The Minority report of the Parliamentary Committee probing the ‘Cash-for-Seat’ saga has indicted the Trade and Industry Ministry of engaging in “serious ethical violations” by allowing its credibility as a public agency to be used to “amass profit” at last year’s Ghana Expatriates Business Awards (GEBA).
The indictment contained in a 32-page report authored by the Minority side of the five-member Committee comes in the wake of understanding by Starr News that the Committee was set to exonerate the Trade and Industry Minister Alan Kyerematen of any wrongdoing in the controversial transactions in its yet to be submitted report.
The committee, however, found as improper the use of public accounts to receive private monies by the trade ministry, as occurred during the awards where it emerged that expatriate businessmen were made to pay as much as $100.000.00 to sit close to President Akufo-Addo at the event, according to Starr News sources.

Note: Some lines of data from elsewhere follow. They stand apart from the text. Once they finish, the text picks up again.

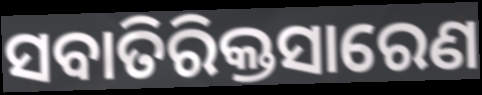
ସବାତିରିକ୍ତସାରେଣ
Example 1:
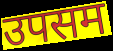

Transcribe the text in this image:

उपसम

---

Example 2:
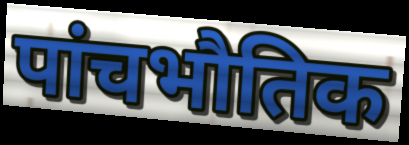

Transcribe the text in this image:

पांचभौतिक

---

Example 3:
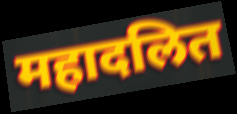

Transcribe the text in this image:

महादलित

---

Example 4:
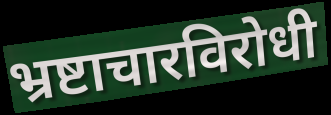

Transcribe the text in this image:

भ्रष्टाचारविरोधी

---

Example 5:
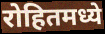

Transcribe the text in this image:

रोहितमध्ये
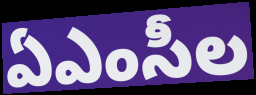
ఏఎంసీల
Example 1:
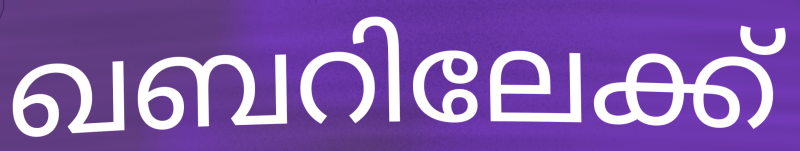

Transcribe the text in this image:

ഖബറിലേക്ക്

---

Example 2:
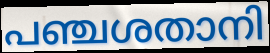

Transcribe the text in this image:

പഞ്ചശതാനി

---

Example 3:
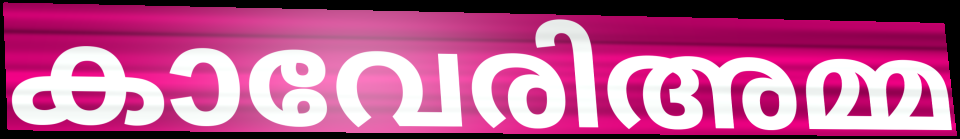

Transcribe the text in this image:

കാവേരിഅമ്മ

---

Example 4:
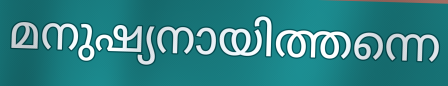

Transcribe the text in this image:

മനുഷ്യനായിത്തന്നെ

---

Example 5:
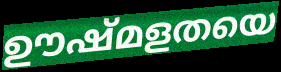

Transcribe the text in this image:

ഊഷ്മളതയെ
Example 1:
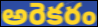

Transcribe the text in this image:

అరెకరం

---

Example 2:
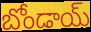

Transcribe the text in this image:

బోండాయ్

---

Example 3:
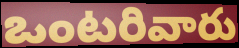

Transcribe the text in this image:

ఒంటరివారు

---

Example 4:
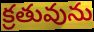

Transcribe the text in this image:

క్రతువును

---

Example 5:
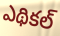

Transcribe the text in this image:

Throughout the sittings of the Committee, the Trade and Industry Ministry and the Millennium Excellence Foundation-organisers of the awards ceremony strongly repudiated allegations of any wrong doing.

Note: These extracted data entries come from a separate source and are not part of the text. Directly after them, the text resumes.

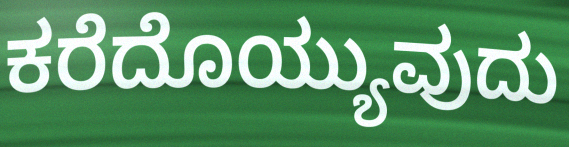
ಕರೆದೊಯ್ಯುವುದು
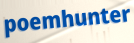
poemhunter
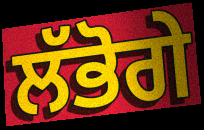
ਲੱਭੋਗੇ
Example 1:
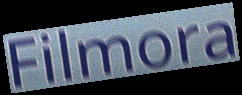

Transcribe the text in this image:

Filmora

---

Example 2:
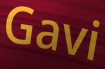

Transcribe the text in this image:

Gavi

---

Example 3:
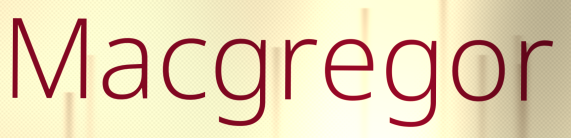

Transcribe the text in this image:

Macgregor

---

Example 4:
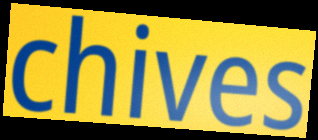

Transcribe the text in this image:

chives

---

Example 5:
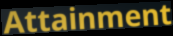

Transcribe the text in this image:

Attainment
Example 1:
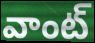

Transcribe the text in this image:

వాంట్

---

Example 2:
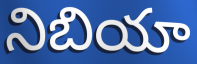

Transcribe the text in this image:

నిబియా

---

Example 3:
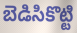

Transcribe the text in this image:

బెడిసికొట్టి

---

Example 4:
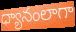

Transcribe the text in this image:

ధ్యానంలాగా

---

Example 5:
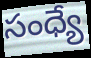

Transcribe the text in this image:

సంధ్యే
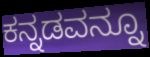
ಕನ್ನಡವನ್ನೂ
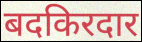
बदकिरदार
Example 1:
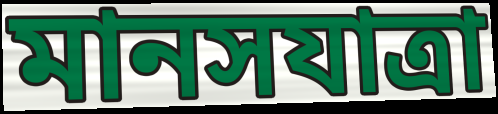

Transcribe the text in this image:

মানসযাত্রা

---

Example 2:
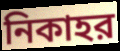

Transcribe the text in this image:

নিকাহর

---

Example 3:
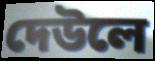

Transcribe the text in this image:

দেউলে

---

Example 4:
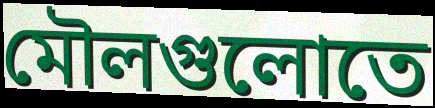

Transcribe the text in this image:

মৌলগুলোতে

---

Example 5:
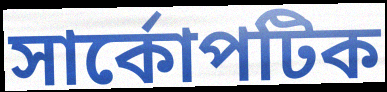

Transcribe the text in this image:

সার্কোপটিক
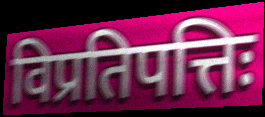
विप्रतिपत्तिः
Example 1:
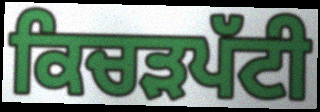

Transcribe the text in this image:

ਕਿਚੜਪੱਟੀ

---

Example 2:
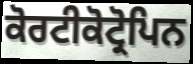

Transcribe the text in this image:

ਕੋਰਟੀਕੋਟ੍ਰੋਪਿਨ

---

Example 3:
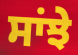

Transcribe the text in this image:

ਸਾਂਝੇ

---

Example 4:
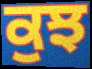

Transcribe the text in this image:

ਕੁਝ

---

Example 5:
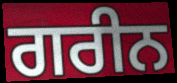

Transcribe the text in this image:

ਗਰੀਨ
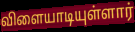
விளையாடியுள்ளார்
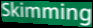
Skimming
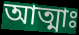
আত্মাঃ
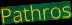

But according to the Minority report, that was not the case observing that; “Notwithstanding denials to the contrary, there is evidence on record to the effect that, in its initial conception, the event had the President of the Republic as the center of attraction and that payment for seats bore a direct relationship to the distance of the payor’s seat from the presidential high table. Furthermore, the evidence shows clearly that Mr. Ashim Morton forged documents in a desperate attempt to cover up this blatant fact.”
“The Ministry of Trade and Industry,” it continued “contravened existing law on public financial management, particularly the Financial Administration Regulations, by allowing the use of an existing account for the receipt of monies that it claimed were private funds.”
The Ministry added the Minority apart from engaging in serious ethical violations further “engaged in deceitful practices in the process of the organization of the awards event by selecting companies for awards even when the companies had not submitted information meeting the designed criteria and also forged documents meant to deceive the Committee and Parliament as a whole.”
The report further stated that they either “failed or neglected to take account of possible violations of foreign corrupt practice laws and regulations in the conception, design and organization of the expatriate business awards.”